During Helen Marshall’s annual address on the state of Queens, the borough president exalted the borough’s successful projects — past, present and future.
“I am so glad that we have gathered here today to celebrate our progress and set the course for the year ahead,” said Marshall to open her 11th State of the Borough address.
Marshall was introduced to the hundreds of elected officials, community leaders and residents on-hand at Queens College’s Colden Center by Council Speaker Christine Quinn.
“We are so incredibly lucky to have Helen as our Queens borough president,” Quinn said. “This is a woman who dedicated her life to this city, life to this borough and we are all better for it.”
Since entering office, Marshall has allocated over half a billion dollars to improving the borough more than 2.2 million New Yorkers call home.
“I have worked hard to put our borough on a firm footing for future generations,” Marshall said during the speech at her alma mater.
Among the successfully completed projects the borough president touched on were the Aqueduct Racino — which received some of the loudest cheers during the 90-minute speech — new and renovated parks in Jamaica, Middle Village, Sunnyside and Elmhurst, four new schools opening and preventing Peninsula Hospital from closing.
When mentioning the planned largest convention center in America on the site of Aqueduct, Marshall made clear that it was in complement to the Willets Point center, not in place of it.
Though Marshall extolled the positives throughout the borough, she recognized there are still battles to be fought.
As the most ethnically diverse county in the nation — “As I always say, visit Queens and see the world,” she said — thousands of new residents from around the globe are making the borough home each year.
“Queens is a victim of its own success,” she said. “Our county attracts new residents and immigrants every year — but not the federal aid needed to build local schools and hospitals to care for them.

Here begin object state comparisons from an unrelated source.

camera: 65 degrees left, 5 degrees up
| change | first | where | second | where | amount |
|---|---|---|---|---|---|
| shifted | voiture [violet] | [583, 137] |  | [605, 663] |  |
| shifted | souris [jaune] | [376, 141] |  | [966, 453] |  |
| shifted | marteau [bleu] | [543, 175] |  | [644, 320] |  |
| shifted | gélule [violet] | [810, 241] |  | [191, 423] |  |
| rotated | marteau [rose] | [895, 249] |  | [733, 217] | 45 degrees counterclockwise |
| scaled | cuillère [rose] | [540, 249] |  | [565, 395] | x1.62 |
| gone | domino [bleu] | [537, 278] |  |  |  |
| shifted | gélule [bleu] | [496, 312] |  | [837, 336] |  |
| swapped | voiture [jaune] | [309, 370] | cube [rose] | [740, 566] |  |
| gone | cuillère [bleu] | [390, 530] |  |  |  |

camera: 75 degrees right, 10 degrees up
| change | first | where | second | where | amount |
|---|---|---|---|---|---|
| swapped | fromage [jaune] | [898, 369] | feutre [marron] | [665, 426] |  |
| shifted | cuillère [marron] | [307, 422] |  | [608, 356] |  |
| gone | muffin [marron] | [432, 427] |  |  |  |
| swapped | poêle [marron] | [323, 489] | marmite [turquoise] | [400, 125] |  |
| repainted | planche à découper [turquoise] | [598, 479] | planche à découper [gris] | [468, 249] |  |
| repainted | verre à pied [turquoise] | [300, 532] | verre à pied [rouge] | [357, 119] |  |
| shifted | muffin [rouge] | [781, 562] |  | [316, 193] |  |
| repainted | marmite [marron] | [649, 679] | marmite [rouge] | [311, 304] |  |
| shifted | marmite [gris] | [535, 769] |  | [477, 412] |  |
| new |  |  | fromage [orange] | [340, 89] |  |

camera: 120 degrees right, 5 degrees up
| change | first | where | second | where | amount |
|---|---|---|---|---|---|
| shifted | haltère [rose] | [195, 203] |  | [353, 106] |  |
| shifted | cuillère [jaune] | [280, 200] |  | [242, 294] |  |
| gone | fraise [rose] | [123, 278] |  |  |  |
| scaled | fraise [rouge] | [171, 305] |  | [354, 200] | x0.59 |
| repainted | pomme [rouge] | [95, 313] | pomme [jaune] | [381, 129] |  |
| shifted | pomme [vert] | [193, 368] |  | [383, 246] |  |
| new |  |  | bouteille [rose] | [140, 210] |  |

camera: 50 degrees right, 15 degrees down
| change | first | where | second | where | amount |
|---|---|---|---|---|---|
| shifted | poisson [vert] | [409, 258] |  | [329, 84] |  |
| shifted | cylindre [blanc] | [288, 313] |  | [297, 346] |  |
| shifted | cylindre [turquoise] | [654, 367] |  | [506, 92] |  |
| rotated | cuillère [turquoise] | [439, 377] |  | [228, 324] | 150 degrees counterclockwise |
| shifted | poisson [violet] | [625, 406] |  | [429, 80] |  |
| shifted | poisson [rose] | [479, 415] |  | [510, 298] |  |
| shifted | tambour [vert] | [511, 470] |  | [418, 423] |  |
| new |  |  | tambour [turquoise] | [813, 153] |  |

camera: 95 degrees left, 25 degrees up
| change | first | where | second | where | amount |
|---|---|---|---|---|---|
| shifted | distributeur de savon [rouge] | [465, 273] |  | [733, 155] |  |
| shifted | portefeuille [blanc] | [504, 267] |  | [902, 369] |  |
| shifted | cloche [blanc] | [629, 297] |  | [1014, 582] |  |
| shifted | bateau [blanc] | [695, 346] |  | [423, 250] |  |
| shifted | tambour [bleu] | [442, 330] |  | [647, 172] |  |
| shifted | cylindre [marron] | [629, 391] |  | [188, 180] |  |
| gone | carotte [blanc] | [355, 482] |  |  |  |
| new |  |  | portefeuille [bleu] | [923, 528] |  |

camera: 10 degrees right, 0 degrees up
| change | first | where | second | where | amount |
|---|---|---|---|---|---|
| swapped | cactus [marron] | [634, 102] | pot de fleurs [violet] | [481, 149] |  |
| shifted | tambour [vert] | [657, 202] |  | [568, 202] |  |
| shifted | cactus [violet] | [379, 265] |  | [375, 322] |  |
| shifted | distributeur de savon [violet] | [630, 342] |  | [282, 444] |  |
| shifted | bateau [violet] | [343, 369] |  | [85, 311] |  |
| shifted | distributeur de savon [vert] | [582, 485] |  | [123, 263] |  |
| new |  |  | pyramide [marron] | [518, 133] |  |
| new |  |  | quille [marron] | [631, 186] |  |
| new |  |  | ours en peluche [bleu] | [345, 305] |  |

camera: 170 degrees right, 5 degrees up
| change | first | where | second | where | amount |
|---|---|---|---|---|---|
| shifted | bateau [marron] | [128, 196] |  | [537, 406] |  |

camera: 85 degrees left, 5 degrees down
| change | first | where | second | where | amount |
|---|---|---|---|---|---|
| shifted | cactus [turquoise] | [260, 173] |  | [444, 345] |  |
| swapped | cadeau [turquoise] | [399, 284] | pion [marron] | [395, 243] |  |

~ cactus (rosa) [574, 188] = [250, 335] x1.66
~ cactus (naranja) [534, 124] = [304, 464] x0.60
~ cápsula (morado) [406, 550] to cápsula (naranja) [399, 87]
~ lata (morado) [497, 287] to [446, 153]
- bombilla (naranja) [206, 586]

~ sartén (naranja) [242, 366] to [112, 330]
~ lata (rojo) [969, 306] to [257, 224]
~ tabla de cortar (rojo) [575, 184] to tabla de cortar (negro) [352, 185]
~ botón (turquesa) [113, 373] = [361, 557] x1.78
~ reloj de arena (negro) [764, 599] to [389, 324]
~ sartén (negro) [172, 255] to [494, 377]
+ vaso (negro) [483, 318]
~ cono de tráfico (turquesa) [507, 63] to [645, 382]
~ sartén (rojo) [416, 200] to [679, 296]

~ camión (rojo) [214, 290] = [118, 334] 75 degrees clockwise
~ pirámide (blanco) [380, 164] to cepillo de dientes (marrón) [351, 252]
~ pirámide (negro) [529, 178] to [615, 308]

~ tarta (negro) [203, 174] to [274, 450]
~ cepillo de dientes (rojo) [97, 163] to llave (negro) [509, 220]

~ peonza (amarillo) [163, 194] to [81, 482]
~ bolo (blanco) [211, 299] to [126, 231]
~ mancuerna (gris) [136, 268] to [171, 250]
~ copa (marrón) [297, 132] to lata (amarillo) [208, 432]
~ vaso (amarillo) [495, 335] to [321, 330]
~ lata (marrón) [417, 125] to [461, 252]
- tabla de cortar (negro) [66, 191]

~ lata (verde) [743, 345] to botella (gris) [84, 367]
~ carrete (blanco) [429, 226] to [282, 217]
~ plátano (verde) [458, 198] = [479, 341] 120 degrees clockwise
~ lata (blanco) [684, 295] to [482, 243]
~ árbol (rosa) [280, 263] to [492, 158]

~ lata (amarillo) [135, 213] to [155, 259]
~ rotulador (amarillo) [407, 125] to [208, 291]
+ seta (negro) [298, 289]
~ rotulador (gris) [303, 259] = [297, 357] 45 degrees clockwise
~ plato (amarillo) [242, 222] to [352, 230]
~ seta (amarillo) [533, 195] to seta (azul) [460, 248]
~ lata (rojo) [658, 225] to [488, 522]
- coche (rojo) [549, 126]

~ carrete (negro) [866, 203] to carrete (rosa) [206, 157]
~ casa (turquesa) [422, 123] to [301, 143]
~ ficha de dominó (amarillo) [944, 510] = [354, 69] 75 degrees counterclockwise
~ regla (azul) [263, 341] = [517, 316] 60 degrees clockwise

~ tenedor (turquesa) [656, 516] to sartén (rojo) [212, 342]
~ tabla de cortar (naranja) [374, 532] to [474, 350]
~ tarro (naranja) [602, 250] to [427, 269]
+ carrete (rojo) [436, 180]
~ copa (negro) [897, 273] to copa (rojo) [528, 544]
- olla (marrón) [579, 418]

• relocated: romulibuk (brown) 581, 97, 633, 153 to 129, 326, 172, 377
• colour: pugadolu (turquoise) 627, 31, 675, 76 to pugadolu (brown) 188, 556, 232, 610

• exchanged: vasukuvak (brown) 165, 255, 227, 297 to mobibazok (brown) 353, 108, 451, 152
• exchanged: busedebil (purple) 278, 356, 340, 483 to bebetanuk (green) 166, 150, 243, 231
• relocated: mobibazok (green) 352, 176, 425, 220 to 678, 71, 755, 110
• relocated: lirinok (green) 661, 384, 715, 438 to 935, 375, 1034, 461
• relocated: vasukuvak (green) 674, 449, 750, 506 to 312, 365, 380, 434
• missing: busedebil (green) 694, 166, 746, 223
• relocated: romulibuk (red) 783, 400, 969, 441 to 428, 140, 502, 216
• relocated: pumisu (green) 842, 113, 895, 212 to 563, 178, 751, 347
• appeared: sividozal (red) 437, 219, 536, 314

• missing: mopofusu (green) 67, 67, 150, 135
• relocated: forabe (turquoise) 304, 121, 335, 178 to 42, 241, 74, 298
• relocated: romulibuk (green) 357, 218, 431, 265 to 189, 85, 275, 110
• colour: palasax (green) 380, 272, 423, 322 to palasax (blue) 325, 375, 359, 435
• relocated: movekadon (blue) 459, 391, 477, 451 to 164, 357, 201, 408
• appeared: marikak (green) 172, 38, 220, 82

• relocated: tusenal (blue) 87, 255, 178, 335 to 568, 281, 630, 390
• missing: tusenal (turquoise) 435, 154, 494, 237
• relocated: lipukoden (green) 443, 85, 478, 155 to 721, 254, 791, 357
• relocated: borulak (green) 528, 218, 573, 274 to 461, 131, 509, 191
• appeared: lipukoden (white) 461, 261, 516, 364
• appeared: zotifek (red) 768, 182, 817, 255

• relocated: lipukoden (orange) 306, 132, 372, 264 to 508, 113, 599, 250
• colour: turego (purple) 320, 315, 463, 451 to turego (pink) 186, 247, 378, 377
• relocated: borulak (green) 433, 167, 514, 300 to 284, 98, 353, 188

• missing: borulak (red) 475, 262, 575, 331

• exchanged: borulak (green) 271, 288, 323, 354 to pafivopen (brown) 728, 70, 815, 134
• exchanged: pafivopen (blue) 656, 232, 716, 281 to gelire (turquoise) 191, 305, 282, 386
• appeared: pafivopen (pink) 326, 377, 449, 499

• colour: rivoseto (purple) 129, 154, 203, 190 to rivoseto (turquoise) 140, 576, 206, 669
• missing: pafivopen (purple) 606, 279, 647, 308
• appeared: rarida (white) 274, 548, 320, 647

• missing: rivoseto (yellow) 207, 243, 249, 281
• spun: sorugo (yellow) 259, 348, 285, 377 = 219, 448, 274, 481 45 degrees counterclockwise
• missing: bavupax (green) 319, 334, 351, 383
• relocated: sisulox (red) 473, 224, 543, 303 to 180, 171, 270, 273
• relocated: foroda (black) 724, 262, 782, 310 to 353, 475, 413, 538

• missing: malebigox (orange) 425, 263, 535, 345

And then to add insult to injury, we will lose existing aid and representation in Washington because we were undercounted in the census.”
The influx of new residents also leads to overcrowded schools, something the borough president is continuing to work on.
Marshall, who is in her third year of her third term, extolled the burgeoning borough’s plenitude of projects that have broken ground in the past year or are shovel ready, including: Willets Point, Hunters Point, Hallets Point, the new JetBlue headquarters in Long Island City, an expansion of Mount Sinai Queens, and the Cornell applied sciences campus on Roosevelt Island.
“We want to learn from yesterday, have hope for today and build a better future for our children,” Marshall said to conclude her address.
Some other highlights of the speech included:
• Saving senior centers from closure, along with the opening of new centers.
• The continued development of L.I.C, downtown Flushing and downtown Jamaica.
• Securing the continued funding of the State Foreclosure Prevention Services Program
• The renovation and planned renovation of the Jamaica, Elmhurst, Hunters Point and Kew Gardens libraries.
• Preserving historical Queens with money allocated to restore the Poppenhusen Institute, Kingland Homestead, Rufus King Manor, Latimer House, Louis Armstrong House and Bowne House.